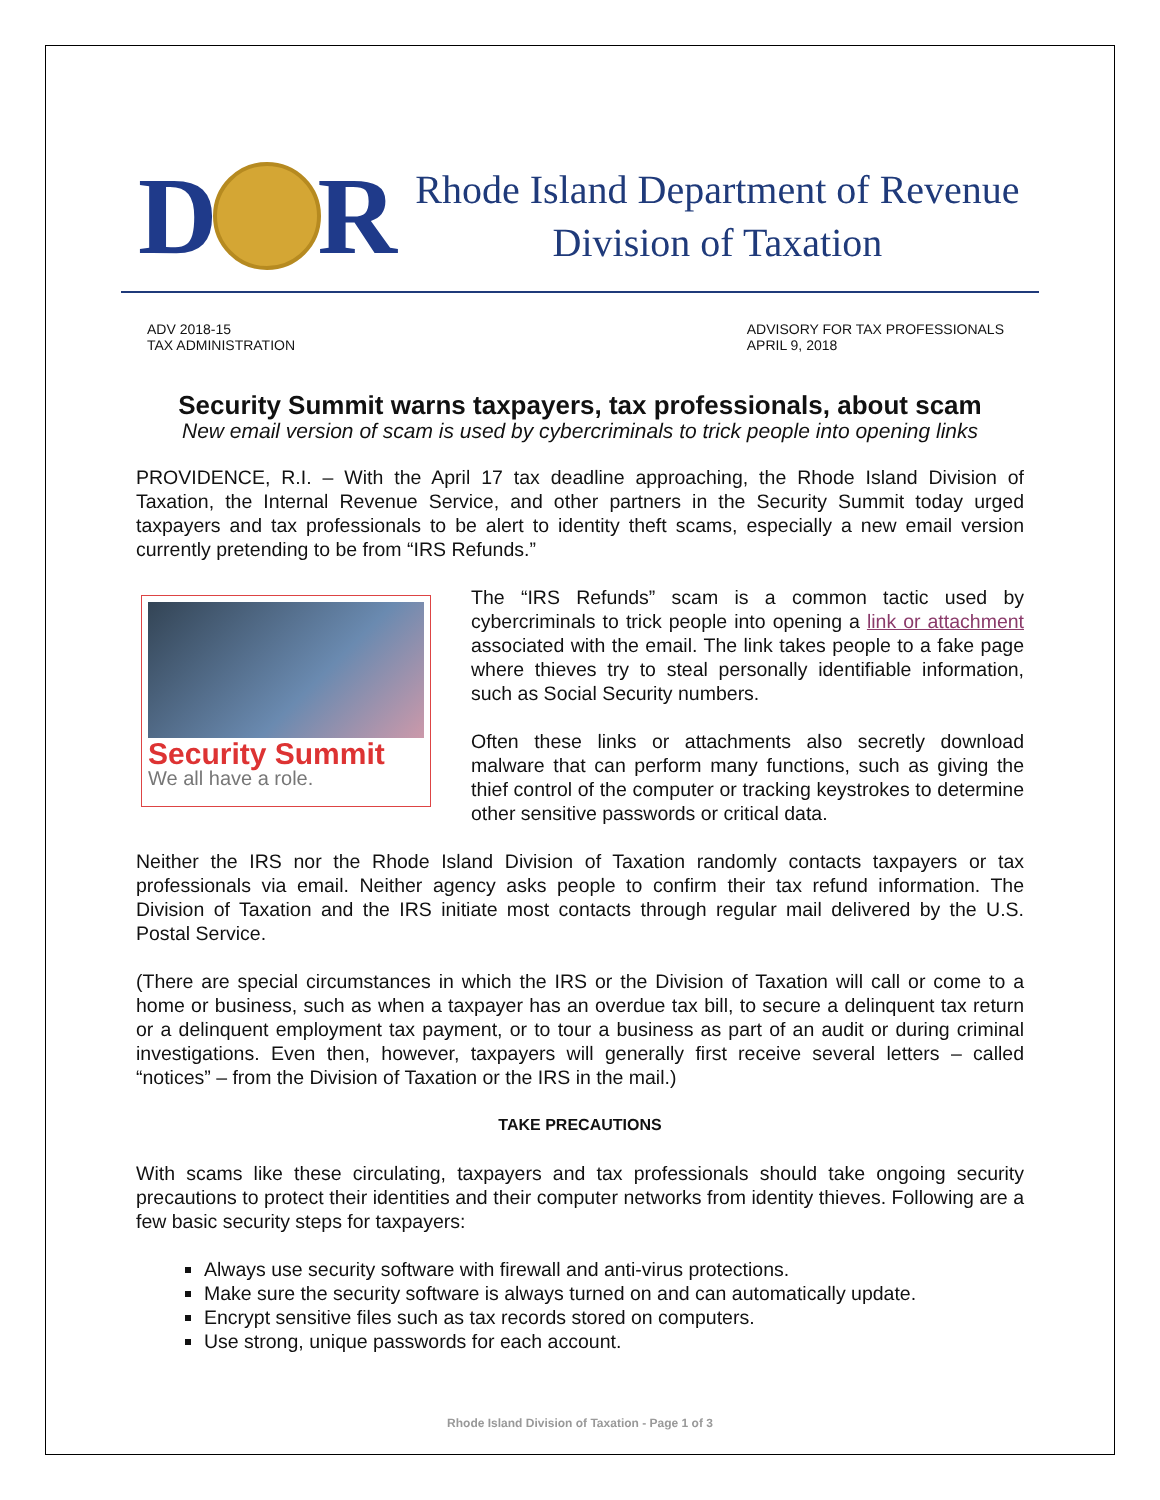D
R
Rhode Island Department of Revenue
Division of Taxation
ADV 2018-15
TAX ADMINISTRATION
ADVISORY FOR TAX PROFESSIONALS
APRIL 9, 2018
Security Summit warns taxpayers, tax professionals, about scam
New email version of scam is used by cybercriminals to trick people into opening links
PROVIDENCE, R.I. – With the April 17 tax deadline approaching, the Rhode Island Division of Taxation, the Internal Revenue Service, and other partners in the Security Summit today urged taxpayers and tax professionals to be alert to identity theft scams, especially a new email version currently pretending to be from “IRS Refunds.”
Security Summit
We all have a role.
The “IRS Refunds” scam is a common tactic used by cybercriminals to trick people into opening a link or attachment associated with the email. The link takes people to a fake page where thieves try to steal personally identifiable information, such as Social Security numbers.
Often these links or attachments also secretly download malware that can perform many functions, such as giving the thief control of the computer or tracking keystrokes to determine other sensitive passwords or critical data.
Neither the IRS nor the Rhode Island Division of Taxation randomly contacts taxpayers or tax professionals via email. Neither agency asks people to confirm their tax refund information. The Division of Taxation and the IRS initiate most contacts through regular mail delivered by the U.S. Postal Service.
(There are special circumstances in which the IRS or the Division of Taxation will call or come to a home or business, such as when a taxpayer has an overdue tax bill, to secure a delinquent tax return or a delinquent employment tax payment, or to tour a business as part of an audit or during criminal investigations. Even then, however, taxpayers will generally first receive several letters – called “notices” – from the Division of Taxation or the IRS in the mail.)
TAKE PRECAUTIONS
With scams like these circulating, taxpayers and tax professionals should take ongoing security precautions to protect their identities and their computer networks from identity thieves. Following are a few basic security steps for taxpayers:
Always use security software with firewall and anti-virus protections.
Make sure the security software is always turned on and can automatically update.
Encrypt sensitive files such as tax records stored on computers.
Use strong, unique passwords for each account.
Rhode Island Division of Taxation - Page 1 of 3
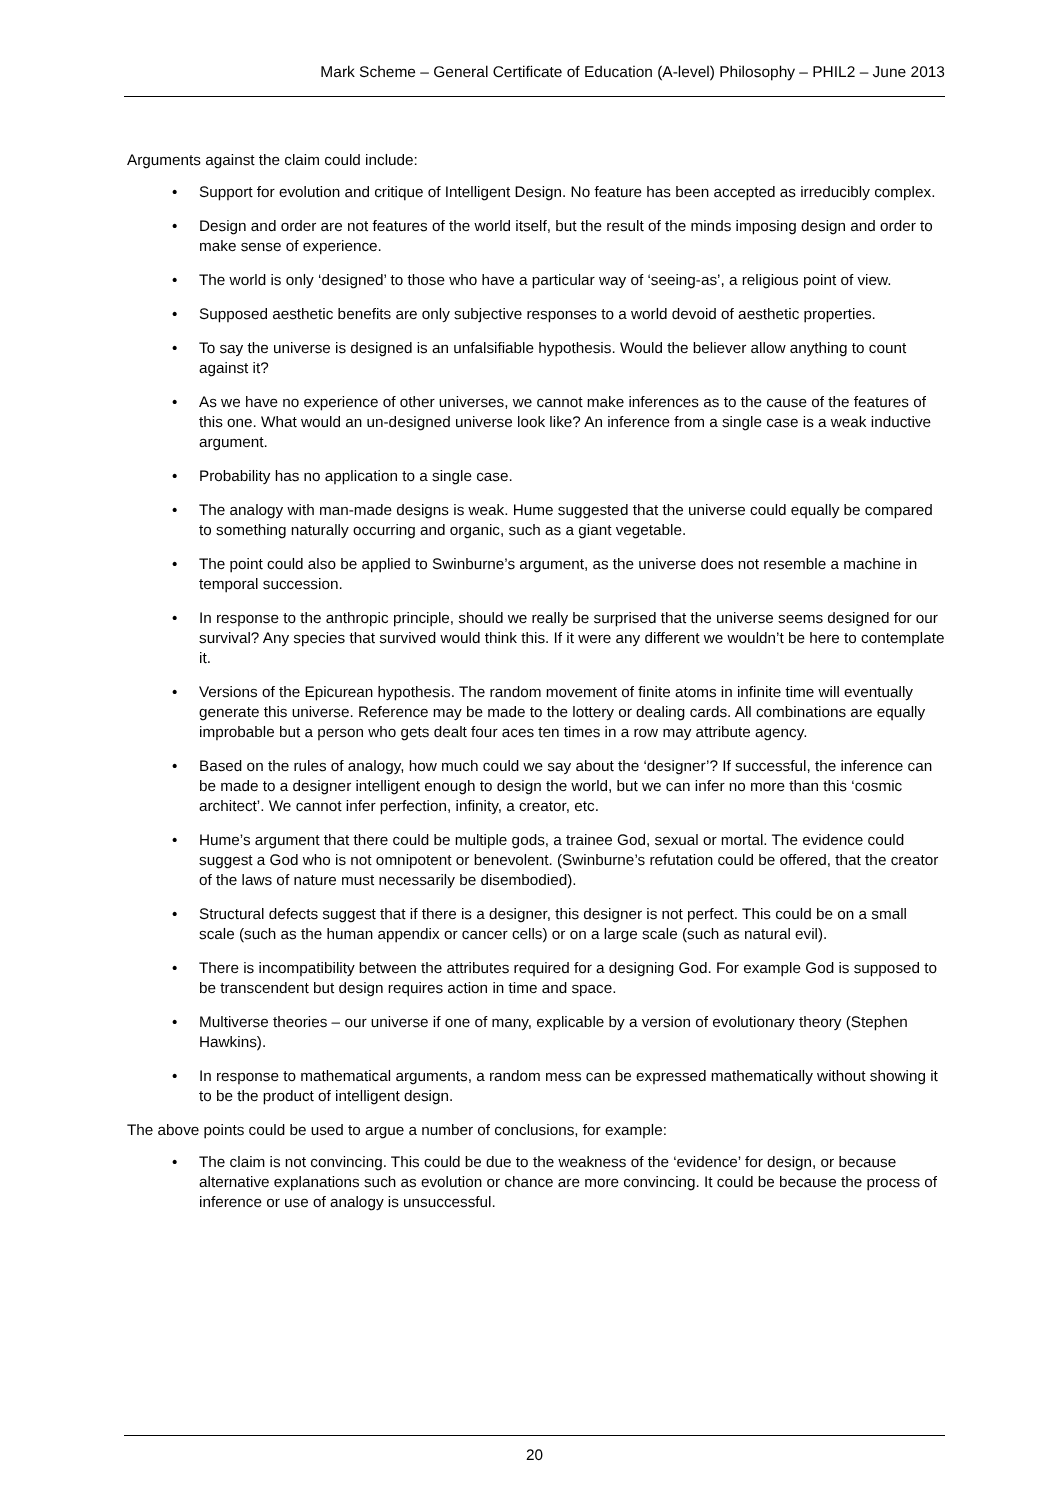Mark Scheme – General Certificate of Education (A-level) Philosophy – PHIL2 – June 2013
Arguments against the claim could include:
• Support for evolution and critique of Intelligent Design. No feature has been accepted as irreducibly complex.
• Design and order are not features of the world itself, but the result of the minds imposing design and order to make sense of experience.
• The world is only ‘designed’ to those who have a particular way of ‘seeing-as’, a religious point of view.
• Supposed aesthetic benefits are only subjective responses to a world devoid of aesthetic properties.
• To say the universe is designed is an unfalsifiable hypothesis. Would the believer allow anything to count against it?
• As we have no experience of other universes, we cannot make inferences as to the cause of the features of this one. What would an un-designed universe look like? An inference from a single case is a weak inductive argument.
• Probability has no application to a single case.
• The analogy with man-made designs is weak. Hume suggested that the universe could equally be compared to something naturally occurring and organic, such as a giant vegetable.
• The point could also be applied to Swinburne’s argument, as the universe does not resemble a machine in temporal succession.
• In response to the anthropic principle, should we really be surprised that the universe seems designed for our survival? Any species that survived would think this. If it were any different we wouldn’t be here to contemplate it.
• Versions of the Epicurean hypothesis. The random movement of finite atoms in infinite time will eventually generate this universe. Reference may be made to the lottery or dealing cards. All combinations are equally improbable but a person who gets dealt four aces ten times in a row may attribute agency.
• Based on the rules of analogy, how much could we say about the ‘designer’? If successful, the inference can be made to a designer intelligent enough to design the world, but we can infer no more than this ‘cosmic architect’. We cannot infer perfection, infinity, a creator, etc.
• Hume’s argument that there could be multiple gods, a trainee God, sexual or mortal. The evidence could suggest a God who is not omnipotent or benevolent. (Swinburne’s refutation could be offered, that the creator of the laws of nature must necessarily be disembodied).
• Structural defects suggest that if there is a designer, this designer is not perfect. This could be on a small scale (such as the human appendix or cancer cells) or on a large scale (such as natural evil).
• There is incompatibility between the attributes required for a designing God. For example God is supposed to be transcendent but design requires action in time and space.
• Multiverse theories – our universe if one of many, explicable by a version of evolutionary theory (Stephen Hawkins).
• In response to mathematical arguments, a random mess can be expressed mathematically without showing it to be the product of intelligent design.
The above points could be used to argue a number of conclusions, for example:
• The claim is not convincing. This could be due to the weakness of the ‘evidence’ for design, or because alternative explanations such as evolution or chance are more convincing. It could be because the process of inference or use of analogy is unsuccessful.
20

### What needs to be done
Make a word-for-word copy of the records above, excluding all pictures.

### Answer to the exercise
D
R
Rhode Island Department of Revenue
Division of Taxation
ADV 2018-15
TAX ADMINISTRATION
ADVISORY FOR TAX PROFESSIONALS
APRIL 9, 2018
Security Summit warns taxpayers, tax professionals, about scam
New email version of scam is used by cybercriminals to trick people into opening links
PROVIDENCE, R.I. – With the April 17 tax deadline approaching, the Rhode Island Division of Taxation, the Internal Revenue Service, and other partners in the Security Summit today urged taxpayers and tax professionals to be alert to identity theft scams, especially a new email version currently pretending to be from “IRS Refunds.”
Security Summit
We all have a role.
The “IRS Refunds” scam is a common tactic used by cybercriminals to trick people into opening a link or attachment associated with the email. The link takes people to a fake page where thieves try to steal personally identifiable information, such as Social Security numbers.
Often these links or attachments also secretly download malware that can perform many functions, such as giving the thief control of the computer or tracking keystrokes to determine other sensitive passwords or critical data.
Neither the IRS nor the Rhode Island Division of Taxation randomly contacts taxpayers or tax professionals via email. Neither agency asks people to confirm their tax refund information. The Division of Taxation and the IRS initiate most contacts through regular mail delivered by the U.S. Postal Service.
(There are special circumstances in which the IRS or the Division of Taxation will call or come to a home or business, such as when a taxpayer has an overdue tax bill, to secure a delinquent tax return or a delinquent employment tax payment, or to tour a business as part of an audit or during criminal investigations. Even then, however, taxpayers will generally first receive several letters – called “notices” – from the Division of Taxation or the IRS in the mail.)
TAKE PRECAUTIONS
With scams like these circulating, taxpayers and tax professionals should take ongoing security precautions to protect their identities and their computer networks from identity thieves. Following are a few basic security steps for taxpayers:
Always use security software with firewall and anti-virus protections.
Make sure the security software is always turned on and can automatically update.
Encrypt sensitive files such as tax records stored on computers.
Use strong, unique passwords for each account.
Rhode Island Division of Taxation - Page 1 of 3
Mark Scheme – General Certificate of Education (A-level) Philosophy – PHIL2 – June 2013
Arguments against the claim could include:
• Support for evolution and critique of Intelligent Design. No feature has been accepted as irreducibly complex.
• Design and order are not features of the world itself, but the result of the minds imposing design and order to make sense of experience.
• The world is only ‘designed’ to those who have a particular way of ‘seeing-as’, a religious point of view.
• Supposed aesthetic benefits are only subjective responses to a world devoid of aesthetic properties.
• To say the universe is designed is an unfalsifiable hypothesis. Would the believer allow anything to count against it?
• As we have no experience of other universes, we cannot make inferences as to the cause of the features of this one. What would an un-designed universe look like? An inference from a single case is a weak inductive argument.
• Probability has no application to a single case.
• The analogy with man-made designs is weak. Hume suggested that the universe could equally be compared to something naturally occurring and organic, such as a giant vegetable.
• The point could also be applied to Swinburne’s argument, as the universe does not resemble a machine in temporal succession.
• In response to the anthropic principle, should we really be surprised that the universe seems designed for our survival? Any species that survived would think this. If it were any different we wouldn’t be here to contemplate it.
• Versions of the Epicurean hypothesis. The random movement of finite atoms in infinite time will eventually generate this universe. Reference may be made to the lottery or dealing cards. All combinations are equally improbable but a person who gets dealt four aces ten times in a row may attribute agency.
• Based on the rules of analogy, how much could we say about the ‘designer’? If successful, the inference can be made to a designer intelligent enough to design the world, but we can infer no more than this ‘cosmic architect’. We cannot infer perfection, infinity, a creator, etc.
• Hume’s argument that there could be multiple gods, a trainee God, sexual or mortal. The evidence could suggest a God who is not omnipotent or benevolent. (Swinburne’s refutation could be offered, that the creator of the laws of nature must necessarily be disembodied).
• Structural defects suggest that if there is a designer, this designer is not perfect. This could be on a small scale (such as the human appendix or cancer cells) or on a large scale (such as natural evil).
• There is incompatibility between the attributes required for a designing God. For example God is supposed to be transcendent but design requires action in time and space.
• Multiverse theories – our universe if one of many, explicable by a version of evolutionary theory (Stephen Hawkins).
• In response to mathematical arguments, a random mess can be expressed mathematically without showing it to be the product of intelligent design.
The above points could be used to argue a number of conclusions, for example:
• The claim is not convincing. This could be due to the weakness of the ‘evidence’ for design, or because alternative explanations such as evolution or chance are more convincing. It could be because the process of inference or use of analogy is unsuccessful.
20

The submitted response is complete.